A relatively new startup called EvolutionaryScale has secured a massive tranche of cash to build AI models to generate novel proteins for scientific research.
EvolutionaryScale today announced that it raised $142 million in a seed round led by ex-GitHub CEO Nat Friedman, Daniel Gross and Lux Capital with participation from Amazon and NVentures, Nvidia’s corporate venture arm. The company also released ESM3, an AI model it describes as a “frontier model” for biology — one that can create proteins for use cases like drug discovery and materials science.
“ESM3 takes a step toward a future of biology where AI is a tool to engineer from first principles, the way we engineer structures, machines, and microchips and write computer programs,” EvolutionaryScale co-founder and chief scientist Alexander Rives said in a statement.
Rives, along with Tom Secru and Sal Candido, began developing generative AI models to explore proteins while at Meta’s AI research lab, FAIR, in 2019. After their team was disbanded, Rives, Secru and Candido left Meta to continue building on the work they’d started.
Characterizing proteins can reveal the mechanisms of a disease, including ways to slow it or reverse it, while creating proteins can lead to entirely new classes of drugs, tools and therapeutics. But the current process for designing proteins in the lab is costly, both from a computational and human resource standpoint.
Designing a protein entails coming up with a structure that could plausibly perform a task inside the body or a product, then finding a protein sequence — the sequence of amino acids that make up a protein — likely to “fold” into the structure. Proteins must correctly fold into three-dimensional shapes in order to carry out their intended function.
Trained on data set of 2.78 billion proteins, ESM3 can “reason over” the sequence, structure and function of proteins, Rives says — enabling the model to generate new proteins a la Google DeepMind’s AlphaFold. EvolutionaryScale is making the full 98-billion-parameter model available for non-commercial use through its cloud Forge developer platform and releasing a smaller version of the model for offline use.
EvolutionaryScale claims that it used ESM3 to generate a new variant of green fluorescent protein (GFP), the protein responsible for the glowing of jellyfish and luminescent colors in coral. A preprint paper on the company’s website details its work.
“We’ve been working on this for a long time, and we’re excited to share it with the scientific community and see what they do with it,” Rives continued.
EvolutionaryScale isn’t a charity, of course — the roughly-20-employee company tells TechCrunch that it plans to make money through a combination of partnerships, usage fees and revenue sharing. EvolutionaryScale might work with pharmaceutical companies to integrate ESM3 into their workflows, for example, or revenue-share with researchers for breakthrough discoveries commercialized using ESM3.
To this end, EvolutionaryScale says that it’ll soon bring ESM3 and its derivatives to select AWS customers via AWS’ SageMaker AI dev platform, Bedrock AI platform and HealthOmics service. ESM3 will also be available to select customers using NVIDIA’s NIM microservices, supported with an Nvidia enterprise software license.
EvolutionaryScale says that both AWS and Nvidia customers will be able to fine-tune ESM3 using their own data if they wish.

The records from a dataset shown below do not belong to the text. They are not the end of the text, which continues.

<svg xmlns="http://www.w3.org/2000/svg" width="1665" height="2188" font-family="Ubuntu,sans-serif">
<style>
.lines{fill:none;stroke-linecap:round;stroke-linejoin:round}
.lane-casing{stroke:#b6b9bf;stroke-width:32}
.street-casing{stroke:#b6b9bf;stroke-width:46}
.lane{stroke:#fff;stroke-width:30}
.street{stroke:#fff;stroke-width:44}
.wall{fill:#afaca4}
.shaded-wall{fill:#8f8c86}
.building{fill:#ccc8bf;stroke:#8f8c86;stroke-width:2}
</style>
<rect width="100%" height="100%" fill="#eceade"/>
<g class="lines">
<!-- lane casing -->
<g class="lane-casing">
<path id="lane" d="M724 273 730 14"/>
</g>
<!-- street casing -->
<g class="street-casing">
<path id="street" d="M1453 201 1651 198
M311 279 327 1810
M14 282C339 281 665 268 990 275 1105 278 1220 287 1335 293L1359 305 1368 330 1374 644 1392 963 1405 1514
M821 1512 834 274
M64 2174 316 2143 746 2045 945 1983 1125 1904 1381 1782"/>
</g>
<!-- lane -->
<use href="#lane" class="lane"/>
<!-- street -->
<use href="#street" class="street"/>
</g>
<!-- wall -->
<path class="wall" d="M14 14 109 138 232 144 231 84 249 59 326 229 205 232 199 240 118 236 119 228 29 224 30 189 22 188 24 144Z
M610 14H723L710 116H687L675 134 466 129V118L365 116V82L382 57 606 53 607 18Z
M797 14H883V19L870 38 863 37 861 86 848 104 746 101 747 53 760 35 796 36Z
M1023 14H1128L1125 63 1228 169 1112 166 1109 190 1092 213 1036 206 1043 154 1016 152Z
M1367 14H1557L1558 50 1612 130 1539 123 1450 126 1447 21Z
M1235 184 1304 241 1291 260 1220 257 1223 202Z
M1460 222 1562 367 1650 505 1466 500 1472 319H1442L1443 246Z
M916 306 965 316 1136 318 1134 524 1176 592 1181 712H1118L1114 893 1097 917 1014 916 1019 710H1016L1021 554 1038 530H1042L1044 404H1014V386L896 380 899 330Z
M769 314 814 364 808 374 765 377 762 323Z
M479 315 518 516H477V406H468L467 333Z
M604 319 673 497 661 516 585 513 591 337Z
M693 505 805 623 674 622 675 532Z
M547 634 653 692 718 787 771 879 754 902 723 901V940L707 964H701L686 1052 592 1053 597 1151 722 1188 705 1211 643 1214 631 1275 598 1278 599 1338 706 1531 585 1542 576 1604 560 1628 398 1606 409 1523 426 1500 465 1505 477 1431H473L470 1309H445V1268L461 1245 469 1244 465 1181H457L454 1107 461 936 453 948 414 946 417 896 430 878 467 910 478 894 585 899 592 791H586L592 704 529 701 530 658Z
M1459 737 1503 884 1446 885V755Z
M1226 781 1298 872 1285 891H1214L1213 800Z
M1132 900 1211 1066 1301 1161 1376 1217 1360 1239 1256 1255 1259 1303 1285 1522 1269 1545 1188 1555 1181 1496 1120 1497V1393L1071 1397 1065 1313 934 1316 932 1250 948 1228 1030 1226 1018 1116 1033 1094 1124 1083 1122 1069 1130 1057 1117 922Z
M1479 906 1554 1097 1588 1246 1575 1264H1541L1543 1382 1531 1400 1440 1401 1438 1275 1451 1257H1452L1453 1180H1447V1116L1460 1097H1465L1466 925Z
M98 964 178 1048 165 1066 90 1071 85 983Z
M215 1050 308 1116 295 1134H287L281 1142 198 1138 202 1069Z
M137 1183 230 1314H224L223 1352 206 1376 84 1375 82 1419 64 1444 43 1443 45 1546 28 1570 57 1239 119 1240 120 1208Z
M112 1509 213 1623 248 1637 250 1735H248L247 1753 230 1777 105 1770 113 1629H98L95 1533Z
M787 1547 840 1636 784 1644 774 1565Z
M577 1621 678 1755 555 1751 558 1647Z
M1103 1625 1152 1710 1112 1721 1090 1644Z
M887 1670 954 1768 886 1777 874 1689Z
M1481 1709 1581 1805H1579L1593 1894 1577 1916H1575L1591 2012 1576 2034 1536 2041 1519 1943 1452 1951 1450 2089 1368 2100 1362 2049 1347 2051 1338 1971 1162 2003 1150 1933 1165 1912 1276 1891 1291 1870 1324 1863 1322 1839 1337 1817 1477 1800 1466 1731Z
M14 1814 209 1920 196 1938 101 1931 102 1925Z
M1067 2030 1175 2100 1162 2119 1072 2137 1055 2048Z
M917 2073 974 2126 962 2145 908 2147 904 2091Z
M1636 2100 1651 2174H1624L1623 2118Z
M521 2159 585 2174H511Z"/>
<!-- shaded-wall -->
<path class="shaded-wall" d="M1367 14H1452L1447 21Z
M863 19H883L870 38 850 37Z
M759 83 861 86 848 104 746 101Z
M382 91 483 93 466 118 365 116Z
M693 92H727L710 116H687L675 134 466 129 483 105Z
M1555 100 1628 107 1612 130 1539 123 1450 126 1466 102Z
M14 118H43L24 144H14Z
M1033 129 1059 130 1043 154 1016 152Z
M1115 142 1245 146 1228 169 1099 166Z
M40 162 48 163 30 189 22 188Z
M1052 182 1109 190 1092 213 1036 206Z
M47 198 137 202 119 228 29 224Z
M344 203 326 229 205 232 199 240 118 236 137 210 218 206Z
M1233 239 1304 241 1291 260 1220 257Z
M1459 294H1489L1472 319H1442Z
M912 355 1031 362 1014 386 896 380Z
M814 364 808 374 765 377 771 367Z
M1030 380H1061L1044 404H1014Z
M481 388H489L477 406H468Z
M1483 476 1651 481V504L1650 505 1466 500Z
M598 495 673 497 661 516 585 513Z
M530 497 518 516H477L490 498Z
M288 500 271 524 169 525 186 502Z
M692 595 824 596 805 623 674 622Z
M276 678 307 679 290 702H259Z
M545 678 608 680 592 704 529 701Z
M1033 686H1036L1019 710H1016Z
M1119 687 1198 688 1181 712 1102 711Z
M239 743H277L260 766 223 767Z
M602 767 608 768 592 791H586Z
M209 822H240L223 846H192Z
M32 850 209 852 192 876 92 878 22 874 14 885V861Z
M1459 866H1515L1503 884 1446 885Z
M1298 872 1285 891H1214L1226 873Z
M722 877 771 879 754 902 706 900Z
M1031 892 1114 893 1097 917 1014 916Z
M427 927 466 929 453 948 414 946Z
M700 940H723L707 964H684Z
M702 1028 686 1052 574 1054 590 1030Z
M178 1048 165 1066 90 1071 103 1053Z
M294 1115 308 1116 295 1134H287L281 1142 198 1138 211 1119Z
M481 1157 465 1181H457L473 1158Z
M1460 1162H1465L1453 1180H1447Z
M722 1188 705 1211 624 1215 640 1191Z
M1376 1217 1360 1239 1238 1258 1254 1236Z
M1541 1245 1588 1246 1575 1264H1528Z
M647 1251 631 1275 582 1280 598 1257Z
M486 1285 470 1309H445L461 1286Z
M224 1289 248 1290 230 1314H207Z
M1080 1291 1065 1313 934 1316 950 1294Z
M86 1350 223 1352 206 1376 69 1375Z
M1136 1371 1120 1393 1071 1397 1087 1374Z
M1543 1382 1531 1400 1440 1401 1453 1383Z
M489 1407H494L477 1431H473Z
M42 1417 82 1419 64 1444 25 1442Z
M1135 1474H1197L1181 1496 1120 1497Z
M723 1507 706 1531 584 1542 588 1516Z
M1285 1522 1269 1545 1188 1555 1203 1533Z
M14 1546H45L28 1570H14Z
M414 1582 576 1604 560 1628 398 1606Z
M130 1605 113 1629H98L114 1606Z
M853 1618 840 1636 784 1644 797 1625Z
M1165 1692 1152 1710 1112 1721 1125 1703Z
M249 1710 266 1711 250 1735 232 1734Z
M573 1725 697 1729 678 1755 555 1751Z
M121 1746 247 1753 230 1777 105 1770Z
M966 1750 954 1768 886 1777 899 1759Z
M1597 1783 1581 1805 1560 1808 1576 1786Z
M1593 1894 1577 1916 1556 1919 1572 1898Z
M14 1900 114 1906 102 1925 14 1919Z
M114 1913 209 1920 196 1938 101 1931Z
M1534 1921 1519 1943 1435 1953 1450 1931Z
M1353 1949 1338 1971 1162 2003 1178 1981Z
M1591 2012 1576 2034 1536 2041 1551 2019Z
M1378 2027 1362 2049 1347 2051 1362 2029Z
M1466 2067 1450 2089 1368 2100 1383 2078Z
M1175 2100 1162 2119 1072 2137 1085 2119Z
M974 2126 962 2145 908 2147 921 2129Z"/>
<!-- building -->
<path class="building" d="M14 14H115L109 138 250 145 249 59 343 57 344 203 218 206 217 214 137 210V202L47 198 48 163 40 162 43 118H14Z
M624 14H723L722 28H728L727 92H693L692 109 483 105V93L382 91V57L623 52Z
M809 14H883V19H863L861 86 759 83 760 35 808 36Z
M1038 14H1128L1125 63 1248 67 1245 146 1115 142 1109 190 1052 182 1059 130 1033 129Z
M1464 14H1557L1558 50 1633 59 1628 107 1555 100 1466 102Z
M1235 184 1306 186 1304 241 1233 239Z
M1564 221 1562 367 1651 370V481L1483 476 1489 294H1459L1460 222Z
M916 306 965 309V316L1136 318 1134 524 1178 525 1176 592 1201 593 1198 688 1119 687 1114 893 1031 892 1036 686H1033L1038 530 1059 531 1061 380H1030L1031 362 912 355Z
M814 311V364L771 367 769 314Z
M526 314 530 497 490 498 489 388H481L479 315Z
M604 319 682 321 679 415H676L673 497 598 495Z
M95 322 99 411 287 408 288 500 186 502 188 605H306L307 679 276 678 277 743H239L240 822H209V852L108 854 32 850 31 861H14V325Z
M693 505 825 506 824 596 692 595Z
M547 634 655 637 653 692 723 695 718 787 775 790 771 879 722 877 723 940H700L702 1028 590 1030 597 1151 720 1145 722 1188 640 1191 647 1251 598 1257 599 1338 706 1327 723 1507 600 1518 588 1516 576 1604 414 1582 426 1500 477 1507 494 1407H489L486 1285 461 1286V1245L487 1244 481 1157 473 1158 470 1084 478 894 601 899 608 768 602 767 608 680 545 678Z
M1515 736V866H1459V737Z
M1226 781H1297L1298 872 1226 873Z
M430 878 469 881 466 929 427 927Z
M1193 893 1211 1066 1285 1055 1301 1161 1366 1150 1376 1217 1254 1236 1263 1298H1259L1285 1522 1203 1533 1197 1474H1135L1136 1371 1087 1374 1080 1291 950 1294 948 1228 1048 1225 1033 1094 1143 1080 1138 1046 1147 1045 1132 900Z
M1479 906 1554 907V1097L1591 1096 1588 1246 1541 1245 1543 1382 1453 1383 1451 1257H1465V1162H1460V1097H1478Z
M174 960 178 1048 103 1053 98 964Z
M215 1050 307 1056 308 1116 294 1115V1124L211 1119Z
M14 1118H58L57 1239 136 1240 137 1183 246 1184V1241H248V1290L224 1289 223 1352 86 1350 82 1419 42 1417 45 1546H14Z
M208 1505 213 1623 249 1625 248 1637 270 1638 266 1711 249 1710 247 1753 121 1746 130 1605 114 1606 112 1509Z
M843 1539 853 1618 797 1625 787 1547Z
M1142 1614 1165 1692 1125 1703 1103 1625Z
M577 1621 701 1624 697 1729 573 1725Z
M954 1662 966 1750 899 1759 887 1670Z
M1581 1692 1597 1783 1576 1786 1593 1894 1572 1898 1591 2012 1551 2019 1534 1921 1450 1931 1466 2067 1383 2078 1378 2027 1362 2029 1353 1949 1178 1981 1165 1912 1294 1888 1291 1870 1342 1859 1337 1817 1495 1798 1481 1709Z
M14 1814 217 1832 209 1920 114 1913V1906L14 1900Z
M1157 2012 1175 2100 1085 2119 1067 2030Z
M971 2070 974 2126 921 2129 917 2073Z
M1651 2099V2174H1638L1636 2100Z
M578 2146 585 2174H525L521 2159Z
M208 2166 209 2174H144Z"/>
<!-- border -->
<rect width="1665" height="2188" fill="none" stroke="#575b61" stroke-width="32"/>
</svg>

It could be a while before EvolutionaryScale turns a profit. In the company’s pitch deck, a copy of which Forbes managed to obtain last August, EvolutionaryScale repeatedly emphasized that it could take a decade for generative AI models to help design therapies. The firm will also have to fend off competition like DeepMind’s spinoff Isomorphic Labs, which already has contracts with big pharma companies, as well as Insitro, publicly-traded Recursion and Inceptive.
EvolutionaryScale’s big bet is scaling up its model training to incorporate data beyond proteins and create a general-purpose AI model for biotech applications.
“The incredible pace of new AI advances is being driven by increasingly large models, increasingly large data sets and increasing computational power,” an EvolutionaryScale spokesperson said. “The same holds true in biology. In research over the last five years, the ESM team has explored scaling in biology. We find that as language models scale, they develop an understanding of the underlying principles of biology, and discover biological structure and function.”
Sounds wildly ambitious to this reporter — but having deep-pocketed investors surely helps.